Will you start playing the game of life?  Or will you remain a spectator?  This question applies to all aspects of your life.  Your personal, spiritual, familial, or professional life can be the lens through which you make important decisions this year.

Will you watch others succeed or fail?  Or will you take the risk to serve others?  You will face many opportunities this year, and the choice is your own.  Will you say yes to the threat, or will you remain in the comfort of the present?  The desire to be successful (however you define it) is not enough.  You must be willing to take risks and get in the game.  The people willing to risk injury (failure), and pains are those who win.

"Actions speak louder than words, and these words should be your mantra. Nobody will work hard for your dreams or ideas, and neither are they buying something you plan to do. Remember, no lives are improved just by thinking about the required improvement. In becoming a doer, you transform from an observer into someone who is living their life. You will stand above most of the people who are still talking about what they plan to do. Every one of you with thinking capabilities had an idea that could change the course of life, but the fear of practicing the idea has robbed you of your real potential." - Mehak Fatima

Far too many people complain about life's circumstances.  I was born poor, or my parents divorced.  I am from a small town, English is my second language, or we are in a global pandemic.  Blah, blah, blah!  These are all excuses to remain a spectator in the game of life.  As a business coach, I have learned that most people far undervalue their ability to be successful.  The space between your ears is the space you must conquer first. 

Become the astronaut in your head.  Be willing to explore the frontiers (fear) of your mind, the thoughts you never share with others.  You are already a skilled astronomer with what happens in your mind.  You see opportunities (planets and stars), and you know you have blind spots (black holes).  Stop dreaming about success, and start doing what it takes to be successful.  No matter how wonderful, dreams are not productive without action.

Brave people do not lack fear.  Brave people act while being afraid.  What you fear (in your mind) is likely the action you must take to become or achieve what you seek.  Many spectators are willing to hold you back if you allow them.  During the moon mission, many people complained about the vast resources spent on success in space.  Others complained about the risk of space travel for loved ones.  The movie depicts Armstrong's mental struggle with the chance of never seeing his family again.  One scene shares his children's conversation (with him) the night before the mission and ends with his son shaking his hand in fearful approval.

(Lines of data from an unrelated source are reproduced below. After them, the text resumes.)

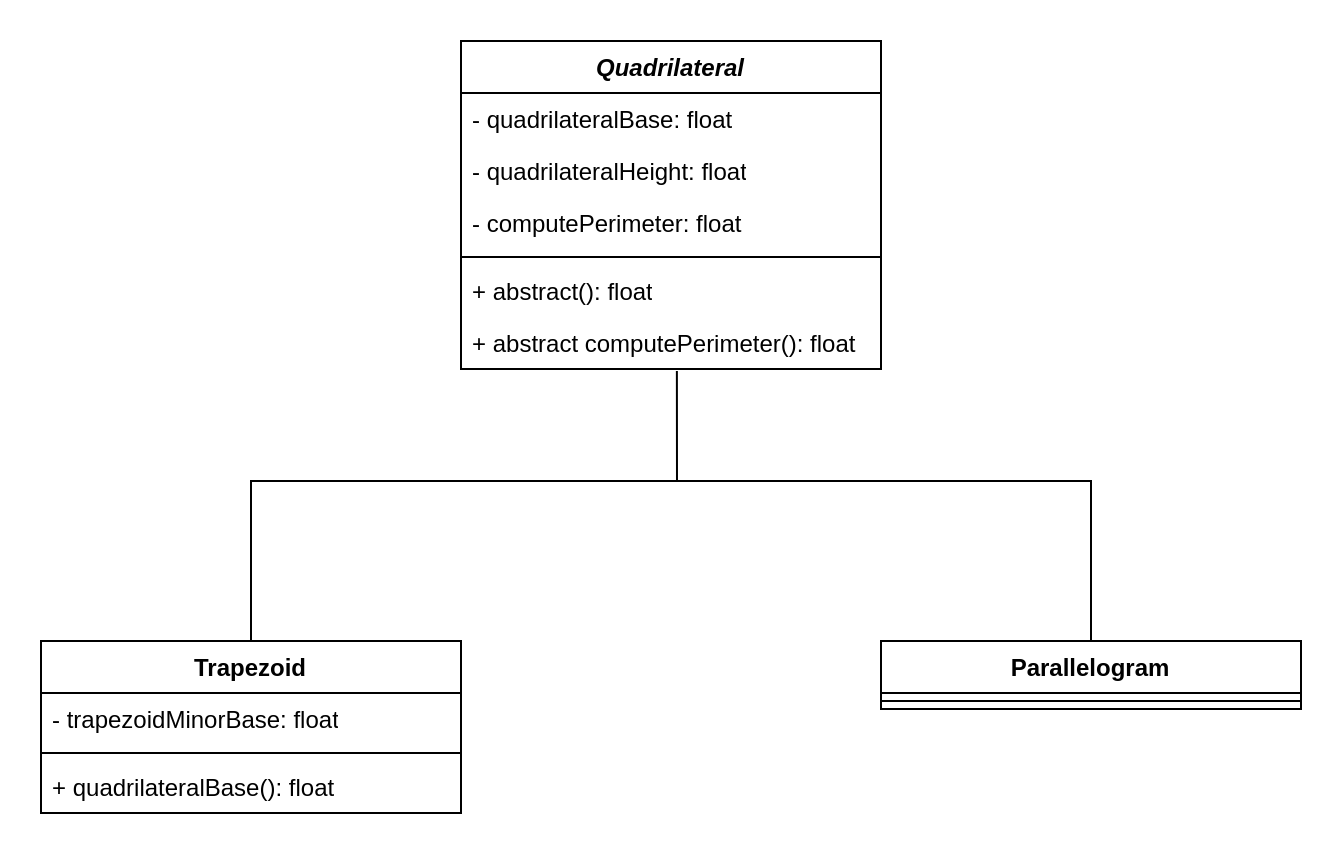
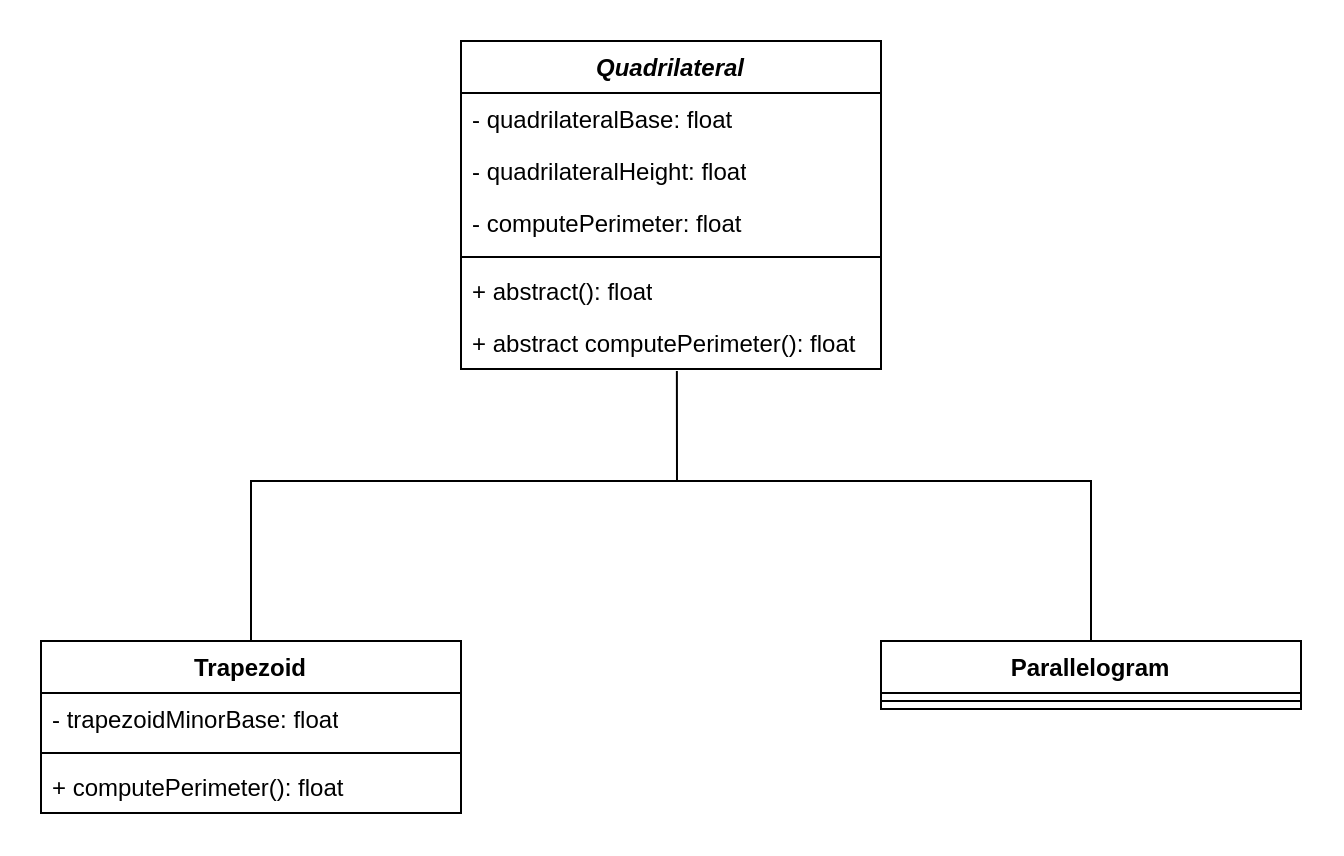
  <mxCell id="0" />
  <mxCell id="1" parent="0" />
  <mxCell id="2" value="&lt;i&gt;Quadrilateral&lt;/i&gt;" style="swimlane;fontStyle=1;align=center;verticalAlign=top;childLayout=stackLayout;horizontal=1;startSize=26;horizontalStack=0;resizeParent=1;resizeParentMax=0;resizeLast=0;collapsible=1;marginBottom=0;whiteSpace=wrap;html=1;" vertex="1" parent="1"><mxGeometry x="230" y="20" width="210" height="164" as="geometry" /></mxCell>
  <mxCell id="3" value="- quadrilateralBase: float" style="text;strokeColor=none;fillColor=none;align=left;verticalAlign=top;spacingLeft=4;spacingRight=4;overflow=hidden;rotatable=0;points=[[0,0.5],[1,0.5]];portConstraint=eastwest;whiteSpace=wrap;html=1;" vertex="1" parent="2"><mxGeometry y="26" width="210" height="26" as="geometry" /></mxCell>
  <mxCell id="4" value="- quadrilateralHeight: float" style="text;strokeColor=none;fillColor=none;align=left;verticalAlign=top;spacingLeft=4;spacingRight=4;overflow=hidden;rotatable=0;points=[[0,0.5],[1,0.5]];portConstraint=eastwest;whiteSpace=wrap;html=1;" vertex="1" parent="2"><mxGeometry y="52" width="210" height="26" as="geometry" /></mxCell>
  <mxCell id="5" value="- computePerimeter: float" style="text;strokeColor=none;fillColor=none;align=left;verticalAlign=top;spacingLeft=4;spacingRight=4;overflow=hidden;rotatable=0;points=[[0,0.5],[1,0.5]];portConstraint=eastwest;whiteSpace=wrap;html=1;" vertex="1" parent="2"><mxGeometry y="78" width="210" height="26" as="geometry" /></mxCell>
  <mxCell id="6" value="" style="line;strokeWidth=1;fillColor=none;align=left;verticalAlign=middle;spacingTop=-1;spacingLeft=3;spacingRight=3;rotatable=0;labelPosition=right;points=[];portConstraint=eastwest;strokeColor=inherit;" vertex="1" parent="2"><mxGeometry y="104" width="210" height="8" as="geometry" /></mxCell>
  <mxCell id="7" value="+ abstract(): float" style="text;strokeColor=none;fillColor=none;align=left;verticalAlign=top;spacingLeft=4;spacingRight=4;overflow=hidden;rotatable=0;points=[[0,0.5],[1,0.5]];portConstraint=eastwest;whiteSpace=wrap;html=1;" vertex="1" parent="2"><mxGeometry y="112" width="210" height="26" as="geometry" /></mxCell>
  <mxCell id="8" value="+ abstract computePerimeter(): float" style="text;strokeColor=none;fillColor=none;align=left;verticalAlign=top;spacingLeft=4;spacingRight=4;overflow=hidden;rotatable=0;points=[[0,0.5],[1,0.5]];portConstraint=eastwest;whiteSpace=wrap;html=1;" vertex="1" parent="2"><mxGeometry y="138" width="210" height="26" as="geometry" /></mxCell>
  <mxCell id="9" value="Trapezoid" style="swimlane;fontStyle=1;align=center;verticalAlign=top;childLayout=stackLayout;horizontal=1;startSize=26;horizontalStack=0;resizeParent=1;resizeParentMax=0;resizeLast=0;collapsible=1;marginBottom=0;whiteSpace=wrap;html=1;" vertex="1" parent="1"><mxGeometry x="20" y="320" width="210" height="86" as="geometry" /></mxCell>
  <mxCell id="10" value="- trapezoidMinorBase: float" style="text;strokeColor=none;fillColor=none;align=left;verticalAlign=top;spacingLeft=4;spacingRight=4;overflow=hidden;rotatable=0;points=[[0,0.5],[1,0.5]];portConstraint=eastwest;whiteSpace=wrap;html=1;" vertex="1" parent="9"><mxGeometry y="26" width="210" height="26" as="geometry" /></mxCell>
  <mxCell id="11" value="" style="line;strokeWidth=1;fillColor=none;align=left;verticalAlign=middle;spacingTop=-1;spacingLeft=3;spacingRight=3;rotatable=0;labelPosition=right;points=[];portConstraint=eastwest;strokeColor=inherit;" vertex="1" parent="9"><mxGeometry y="52" width="210" height="8" as="geometry" /></mxCell>
- <mxCell id="12" value="+ quadrilateralBase(): float" style="text;strokeColor=none;fillColor=none;align=left;verticalAlign=top;spacingLeft=4;spacingRight=4;overflow=hidden;rotatable=0;points=[[0,0.5],[1,0.5]];portConstraint=eastwest;whiteSpace=wrap;html=1;" vertex="1" parent="9"><mxGeometry y="60" width="210" height="26" as="geometry" /></mxCell>
+ <mxCell id="12" value="+ computePerimeter(): float" style="text;strokeColor=none;fillColor=none;align=left;verticalAlign=top;spacingLeft=4;spacingRight=4;overflow=hidden;rotatable=0;points=[[0,0.5],[1,0.5]];portConstraint=eastwest;whiteSpace=wrap;html=1;" vertex="1" parent="9"><mxGeometry y="60" width="210" height="26" as="geometry" /></mxCell>
  <mxCell id="13" value="Parallelogram" style="swimlane;fontStyle=1;align=center;verticalAlign=top;childLayout=stackLayout;horizontal=1;startSize=26;horizontalStack=0;resizeParent=1;resizeParentMax=0;resizeLast=0;collapsible=1;marginBottom=0;whiteSpace=wrap;html=1;" vertex="1" parent="1"><mxGeometry x="440" y="320" width="210" height="34" as="geometry" /></mxCell>
  <mxCell id="14" value="" style="line;strokeWidth=1;fillColor=none;align=left;verticalAlign=middle;spacingTop=-1;spacingLeft=3;spacingRight=3;rotatable=0;labelPosition=right;points=[];portConstraint=eastwest;strokeColor=inherit;" vertex="1" parent="13"><mxGeometry y="26" width="210" height="8" as="geometry" /></mxCell>
  <mxCell id="15" value="" style="endArrow=none;endFill=0;endSize=12;html=1;rounded=0;exitX=0.5;exitY=0;exitDx=0;exitDy=0;entryX=0.514;entryY=1.038;entryDx=0;entryDy=0;entryPerimeter=0;" edge="1" parent="1" source="9" target="8"><mxGeometry width="160" relative="1" as="geometry"><mxPoint x="251" y="370" as="sourcePoint" /><mxPoint x="291" y="260" as="targetPoint" /><Array as="points"><mxPoint x="125" y="240" /><mxPoint x="338" y="240" /></Array></mxGeometry></mxCell>
  <mxCell id="16" value="" style="endArrow=none;endFill=0;endSize=12;html=1;rounded=0;exitX=0.5;exitY=0;exitDx=0;exitDy=0;" edge="1" parent="1" source="13"><mxGeometry width="160" relative="1" as="geometry"><mxPoint x="251" y="370" as="sourcePoint" /><mxPoint x="321" y="240" as="targetPoint" /><Array as="points"><mxPoint x="545" y="240" /></Array></mxGeometry></mxCell>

Go big or go home in life. Life is too short to play it small.  Your moon shot might be quitting a dead-end job, starting a business, or going back to school.   Are you thinking about acquiring another company or starting a new product line?  It can also be publishing a song or posting your video to YouTube.  Whatever it might be, fear will be your indicator.  Someone must go first.  Armstrong took his first step (giant leap) on the surface of the moon.  Ignore the spectators and take your first step as an astronaut in the game of life.

John, love your blog, spot on!! Fear is in our head, it's the action we must take to overcome the fear that holds us back. This past summer I was crawling along the top of a 200' high cliff while summiting a 6,600' mountain in BC, and my eldest son (Matt 25 y/o) says, Dad, "get up and walk", so I did, haha. Happy New Year John.
(January 05, 2021 ~ 10:43 AM)
By Chris Hardwick

John, I really enjoyed your article on being an astronomer or an astronaut. "Fear will be your indicator." That is an interesting take. Thank you for the encouragement. God bless!